For every line in the material below that holds "berkata", report the line.

──────── Records for this exercise ────────

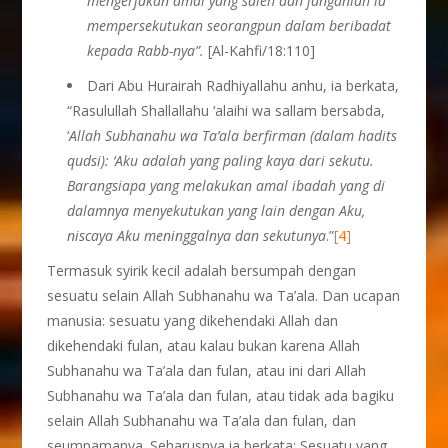
mengerjakan amal yang saleh dan janganlah ia
mempersekutukan seorangpun dalam beribadat
kepada Rabb-nya”.
[Al-Kahfi/18:110]
Dari Abu Hurairah Radhiyallahu anhu, ia berkata,
“Rasulullah Shallallahu ‘alaihi wa sallam bersabda,
‘
Allah Subhanahu wa Ta’ala berfirman (dalam hadits
qudsi): ‘Aku adalah yang paling kaya dari sekutu.
Barangsiapa yang melakukan amal ibadah yang di
dalamnya menyekutukan yang lain dengan Aku,
niscaya Aku meninggalnya dan sekutunya
.”
[4]
Termasuk syirik kecil adalah bersumpah dengan
sesuatu selain Allah Subhanahu wa Ta’ala. Dan ucapan
manusia: sesuatu yang dikehendaki Allah dan
dikehendaki fulan, atau kalau bukan karena Allah
Subhanahu wa Ta’ala dan fulan, atau ini dari Allah
Subhanahu wa Ta’ala dan fulan, atau tidak ada bagiku
selain Allah Subhanahu wa Ta’ala dan fulan, dan
seumpamanya. Seharusnya ia berkata: Sesuatu yang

────────

Your response ::
Dari Abu Hurairah Radhiyallahu anhu, ia berkata,
seumpamanya. Seharusnya ia berkata: Sesuatu yang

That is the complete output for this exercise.